→ What the exercise asks
Line by line, copy the records below exactly and leave the pictures out.

-=-=-

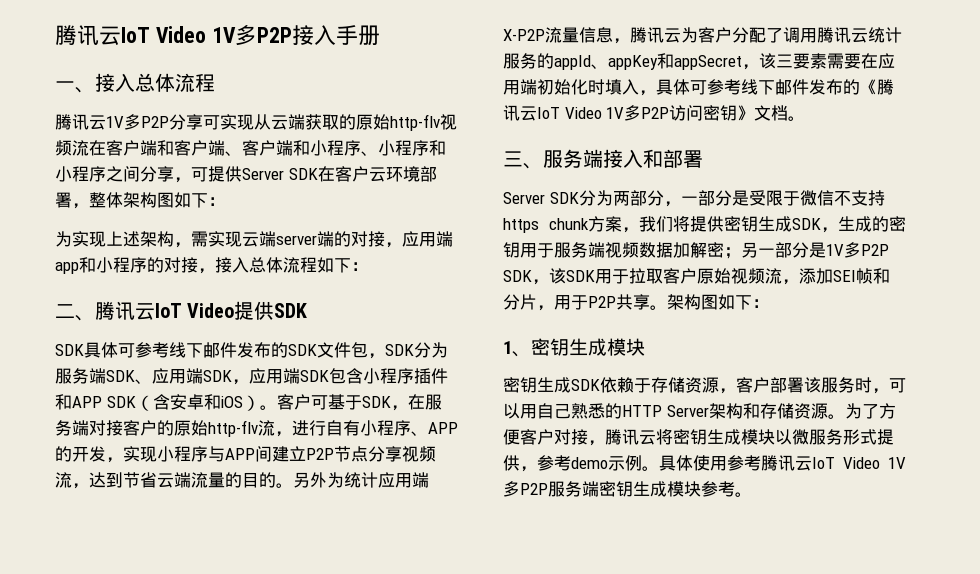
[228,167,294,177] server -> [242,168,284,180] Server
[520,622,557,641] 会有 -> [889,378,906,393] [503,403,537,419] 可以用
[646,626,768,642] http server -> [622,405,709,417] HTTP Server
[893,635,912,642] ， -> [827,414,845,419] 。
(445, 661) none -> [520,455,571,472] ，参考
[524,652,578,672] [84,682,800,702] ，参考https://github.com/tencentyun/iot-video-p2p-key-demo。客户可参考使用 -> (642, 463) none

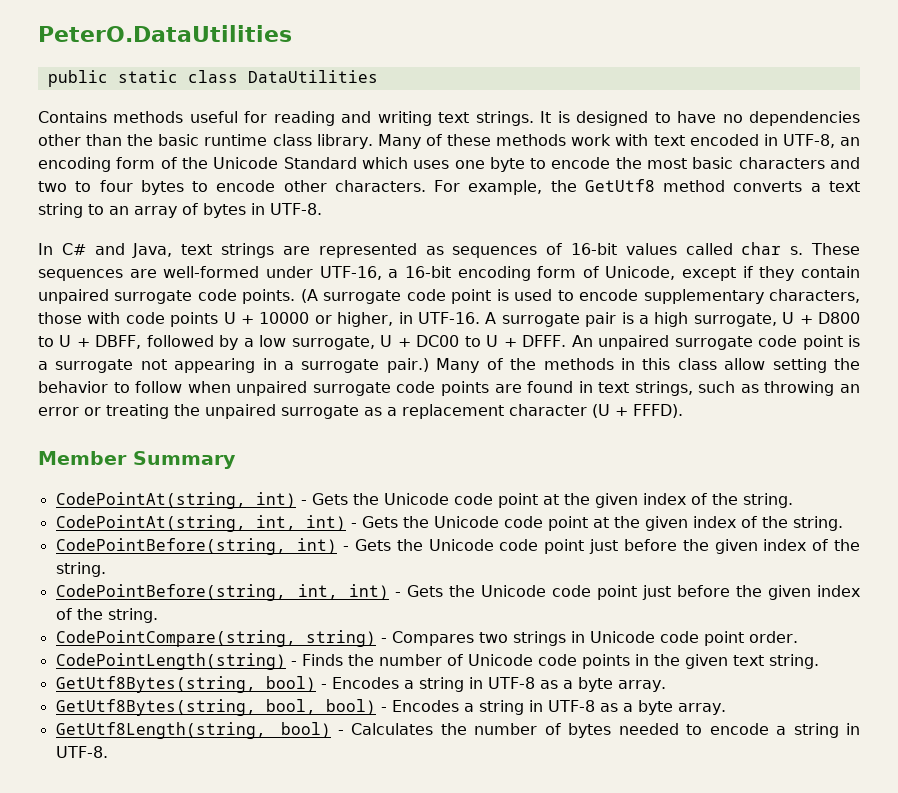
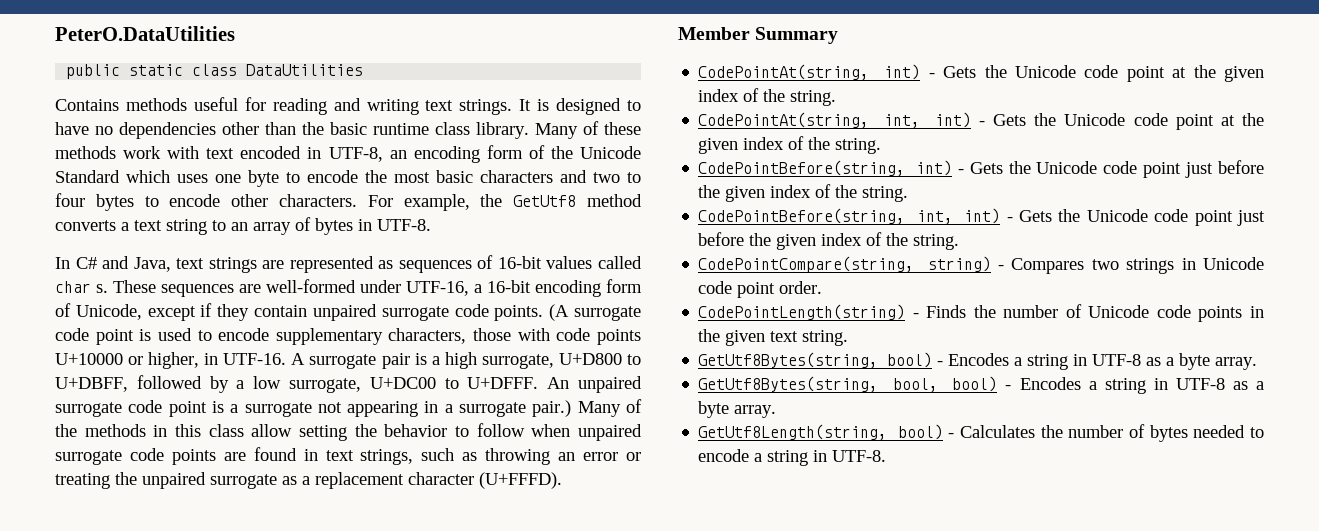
[223,312,310,324] U + 10000 -> [55,353,123,365] U+10000
[782,312,860,324] [38,335,142,349] U + D800 to U + DBFF, -> [558,353,642,365] [55,377,128,392] U+D800 to U+DBFF,
[380,335,567,347] U + DC00 to U + DFFF. -> [369,377,539,389] U+DC00 to U+DFFF.
[592,404,683,418] (U + FFFD). -> [479,472,562,489] (U+FFFD).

-=-=-

→ Reply
[228,167,294,177] server -> [242,168,284,180] Server
[520,622,557,641] 会有 -> [889,378,906,393] [503,403,537,419] 可以用
[646,626,768,642] http server -> [622,405,709,417] HTTP Server
[893,635,912,642] ， -> [827,414,845,419] 。
(445, 661) none -> [520,455,571,472] ，参考
[524,652,578,672] [84,682,800,702] ，参考https://github.com/tencentyun/iot-video-p2p-key-demo。客户可参考使用 -> (642, 463) none

[223,312,310,324] U + 10000 -> [55,353,123,365] U+10000
[782,312,860,324] [38,335,142,349] U + D800 to U + DBFF, -> [558,353,642,365] [55,377,128,392] U+D800 to U+DBFF,
[380,335,567,347] U + DC00 to U + DFFF. -> [369,377,539,389] U+DC00 to U+DFFF.
[592,404,683,418] (U + FFFD). -> [479,472,562,489] (U+FFFD).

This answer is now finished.